Energy from waste

Each year Canberra’s households and businesses send more than 100,000 tonnes of organic waste to landfill.

A regional materials recovery and bioenergy facility could increase resource recovery rates while converting residual ACT and regional organic waste into renewable electricity. This would reduce greenhouse gas emissions from ACT landfills by over 70,000 tonnes per annum.

The ACT Government is exploring options to deliver an integrated materials recovery and bioenergy facility. Advanced thermal processing technologies such as gasification, pyrolysis and plasma gasification are now sufficiently mature to be effectively deployed in the ACT. Advance thermal processing technologies can not only generate renewable energy more cleanly and efficiently than conventional combustion, but they can also produce value-added products such as biochar for agriculture and sustainable transport fuels.

This approach could achieve more than 90% total resource recovery for the ACT, displace fossil fuel power generation and produce valuable products for agriculture and industry.

Energy from waste versus a ‘third bin’

A number of Australian jurisdictions have used ‘third bin’ collection services to recover garden waste and food scraps. Independent analysis has shown that these systems fail to capture three quarters of the residual organics in the green-top garbage bins. The ACT presently recovers over 90% of its garden waste to produce valuable composts and mulches. Third bin collection systems produce a compost of lower quality than the ACT achieves through its existing garden-waste system.

The provision and collection of a third bin would come at a considerable cost to ACT rate payers and to the detriment of the many small businesses that currently provide garden waste services to the Canberra community, without greatly increasing the diversion of organics from landfill.

By contrast, an integrated materials recovery and bioenergy facilities could capture virtually 100% of the organics going to landfill from both households and businesses, and this material can be converted to renewable energy or value added products such as biochar and transport fuels.

Complementary activities under the ACT’s Waste Strategy

The ACT Waste Management Strategy 2011-2025 seeks to maintain and enhance the waste hierarchy.

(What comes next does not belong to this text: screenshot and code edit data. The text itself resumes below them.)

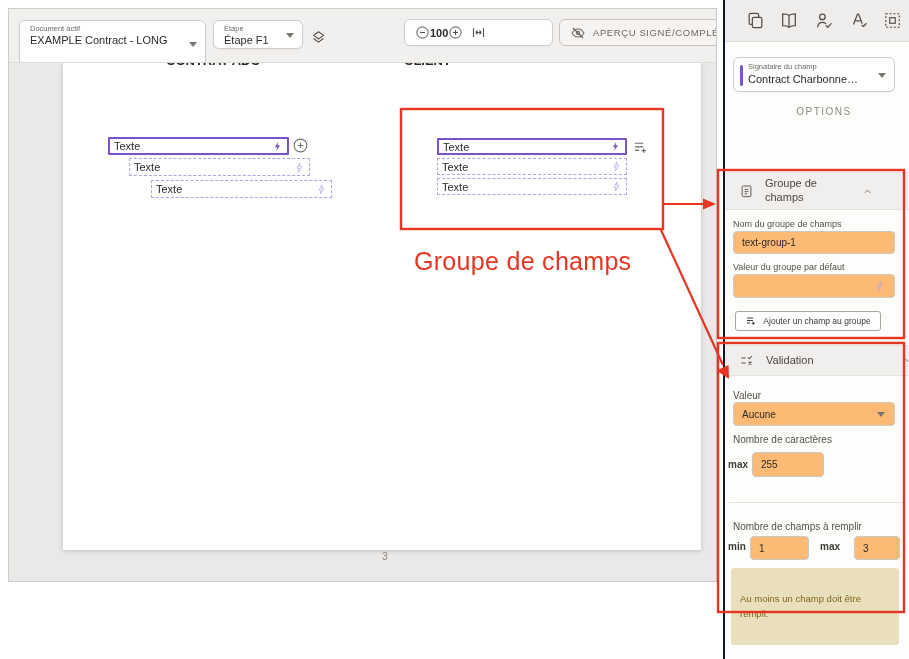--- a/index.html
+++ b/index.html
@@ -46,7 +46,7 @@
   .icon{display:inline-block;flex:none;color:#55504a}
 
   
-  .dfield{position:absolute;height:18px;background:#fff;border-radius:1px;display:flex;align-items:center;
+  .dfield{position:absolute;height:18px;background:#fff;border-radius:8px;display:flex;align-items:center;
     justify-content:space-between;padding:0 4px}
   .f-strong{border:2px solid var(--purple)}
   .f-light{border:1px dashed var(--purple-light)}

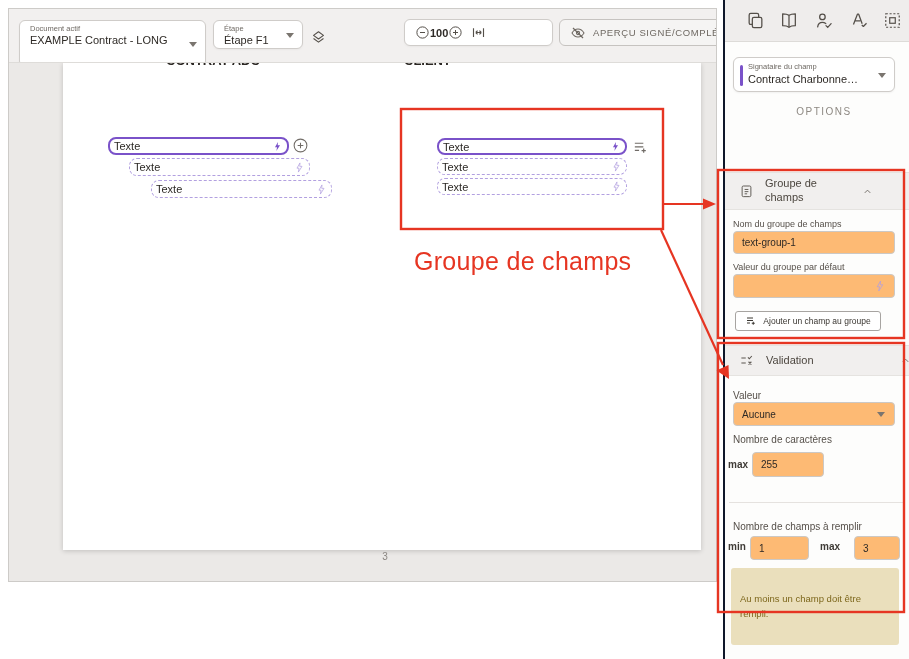--- a/index.html
+++ b/index.html
@@ -80,7 +80,7 @@
     border-radius:3px;display:flex;align-items:center;justify-content:center;gap:6px}
   .add-btn span{font-size:8.5px;color:#3a3631;font-weight:normal}
   .divider{position:absolute;left:4px;top:502px;width:176px;height:1px;background:#e5e2df}
-  .mini-lbl{position:absolute;font-size:10px;color:#3f3b36;font-weight:bold}
+  .mini-lbl{position:absolute;font-size:14px;color:#3f3b36;font-weight:normal}
   .warn{position:absolute;left:6px;top:568px;width:168px;background:#eadfbc;border-radius:3px;
     padding:24px 9px;font-size:9.5px;line-height:1.55;color:#7d671c}
 

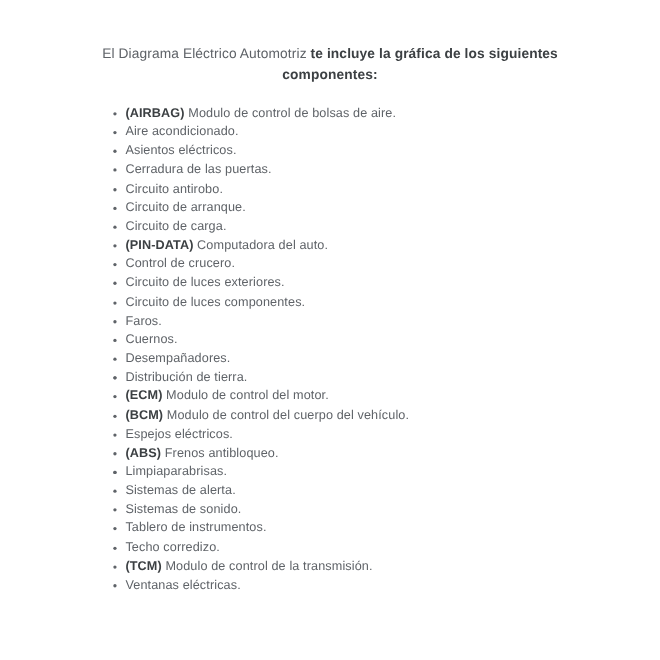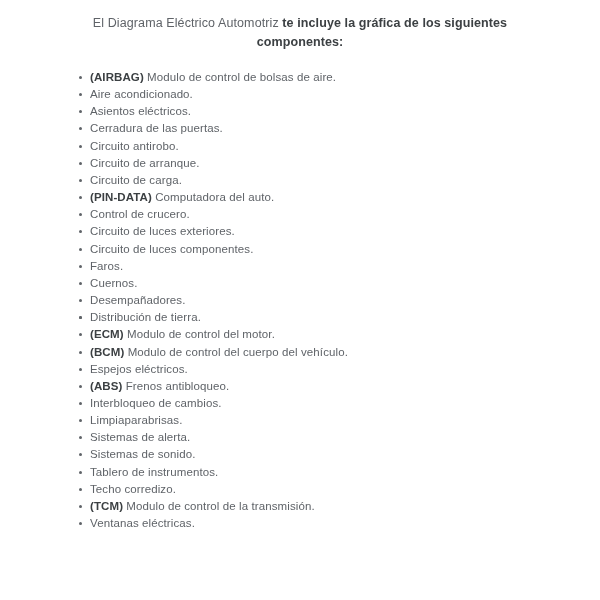--- a/index.html
+++ b/index.html
@@ -23,7 +23,7 @@
   .page {
     width: 600px;
     height: 600px;
-    padding-top: 14px;
+    padding-top: 40px;
   }
   .heading {
     text-align: center;

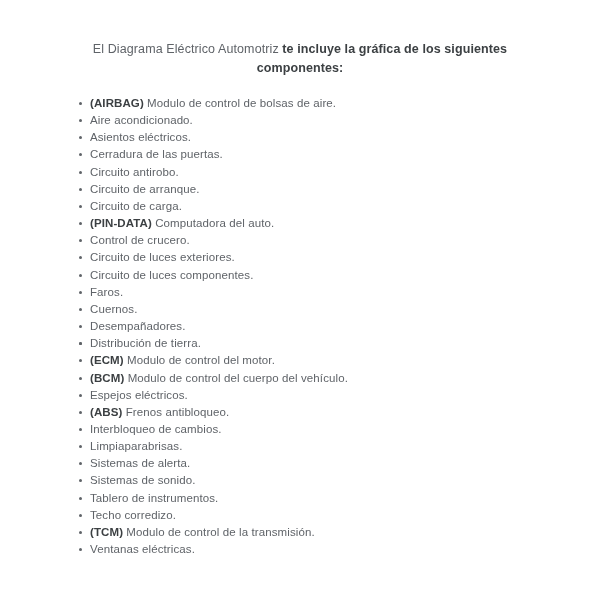--- a/index.html
+++ b/index.html
@@ -38,7 +38,7 @@
     color: var(--bold-text);
   }
   ul.component-list {
-    margin: 17px 0 0 90px;
+    margin: 17px 0 0 114px;
     padding: 0;
     list-style: none;
   }

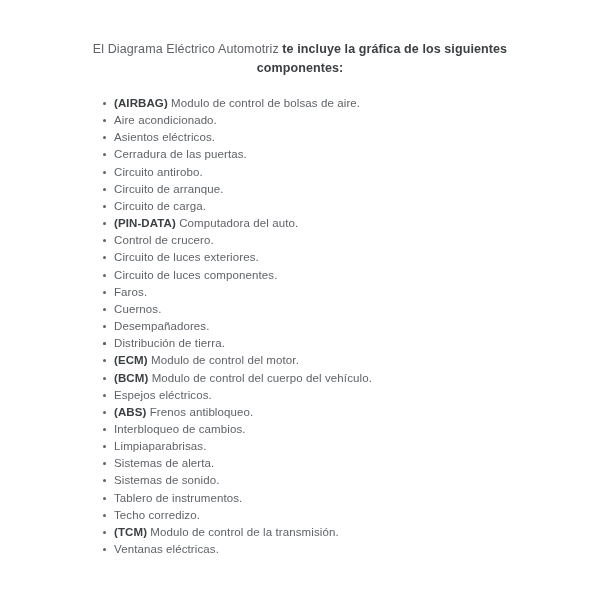--- a/index.html
+++ b/index.html
@@ -95,7 +95,7 @@
       <li><span class="bullet"></span><span class="kw">(BCM)</span><span> Modulo de control del cuerpo del vehículo.</span></li>
       <li><span class="bullet"></span><span>Espejos eléctricos.</span></li>
       <li><span class="bullet"></span><span class="kw">(ABS)</span><span> Frenos antibloqueo.</span></li>
-      <li><span class="bullet"></span><span>Interbloqueo de cambios.</span></li>
+      <li><span class="bullet"></span></li>
       <li><span class="bullet"></span><span>Limpiaparabrisas.</span></li>
       <li><span class="bullet"></span><span>Sistemas de alerta.</span></li>
       <li><span class="bullet"></span><span>Sistemas de sonido.</span></li>

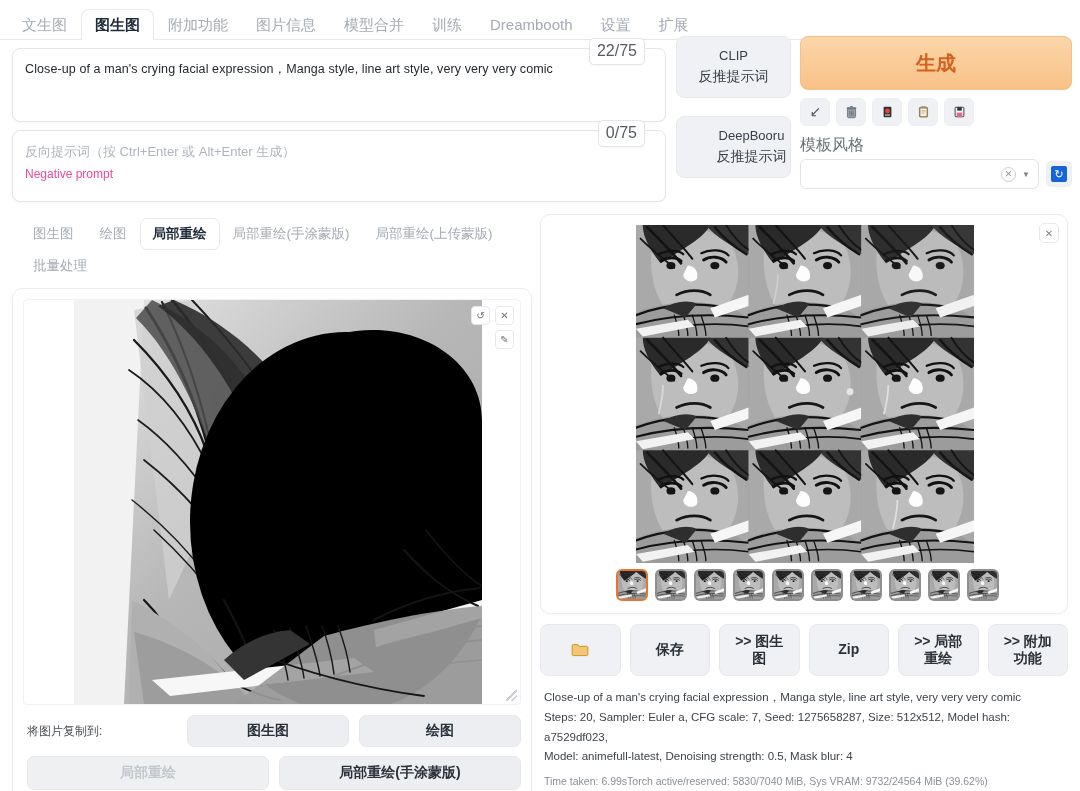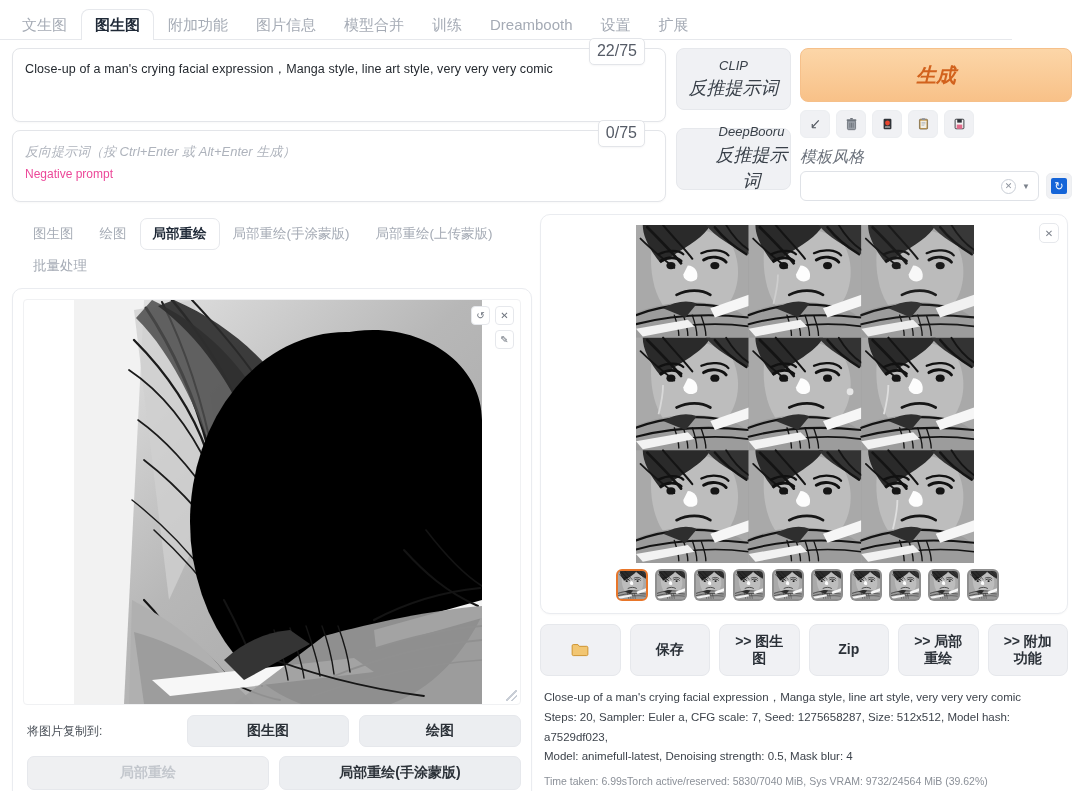--- a/index.html
+++ b/index.html
@@ -62,7 +62,7 @@
   #c-neg { top:-11px; }
 
   
-  .rtop { position:absolute; left:676px; top:48px; width:396px; height:152px;font-style:italic; }
+  .rtop { position:absolute; left:676px; top:36px; width:396px; height:152px; }
   .interrog-col { position:absolute; left:0; top:0; width:115px; }
   .btn-gray {
     background:#f0f1f4; border:1px solid #e6e8ec; border-radius:8px;

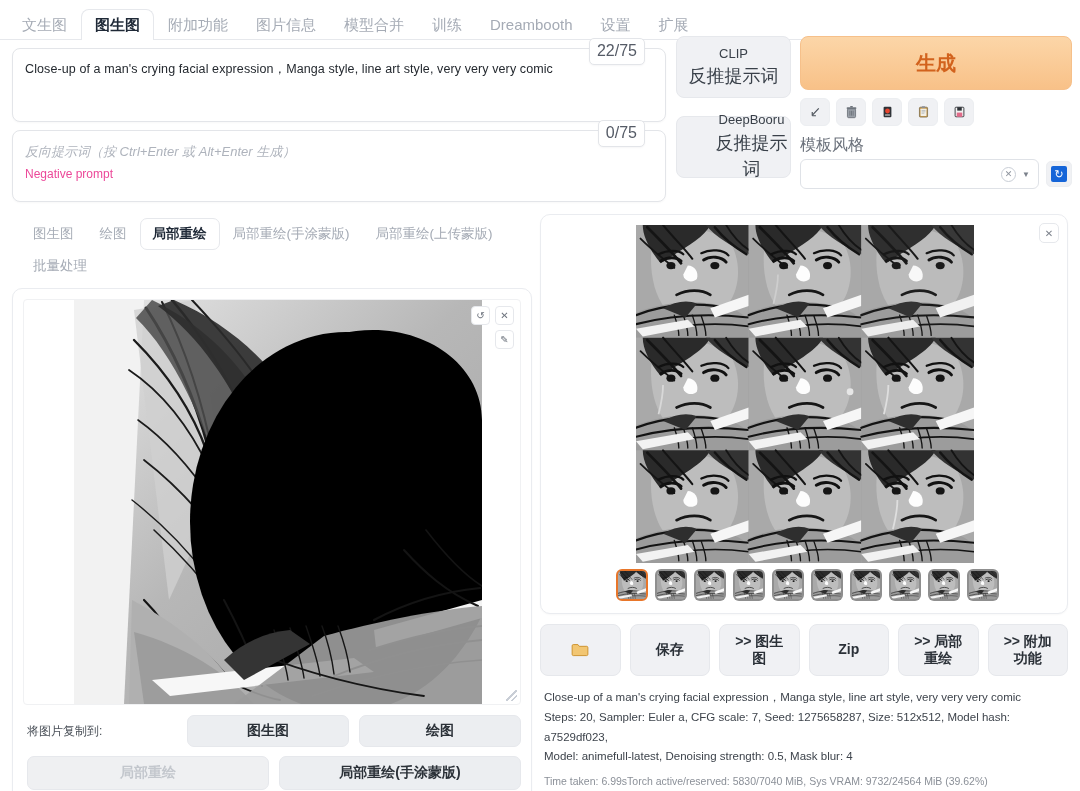--- a/index.html
+++ b/index.html
@@ -73,7 +73,7 @@
   #clip-btn { height:62px; margin-bottom:18px; }
   #deepbooru-btn { height:62px;padding-left:36px; }
   .btn-gray .l1 { font-size:13px; }
-  .btn-gray .l2 { font-size:18px; }
+  .btn-gray .l2 { font-size:14px; }
 
   .gen-col { position:absolute; left:124px; top:0; width:272px; }
   #generate-btn {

That is, it seeks to reduce waste generation, increase recycling and only use suitably sorted material for energy generation if they have no other viable markets.

The Government is also facilitating increased onsite sorting by business and households through its ACTSmart Business & Office programs and its education programs such as AuSSI schools.

In this way the government is seeking to minimise the amount of waste generated while maximising recycling and eliminating greenhouse gas emissions from landfill.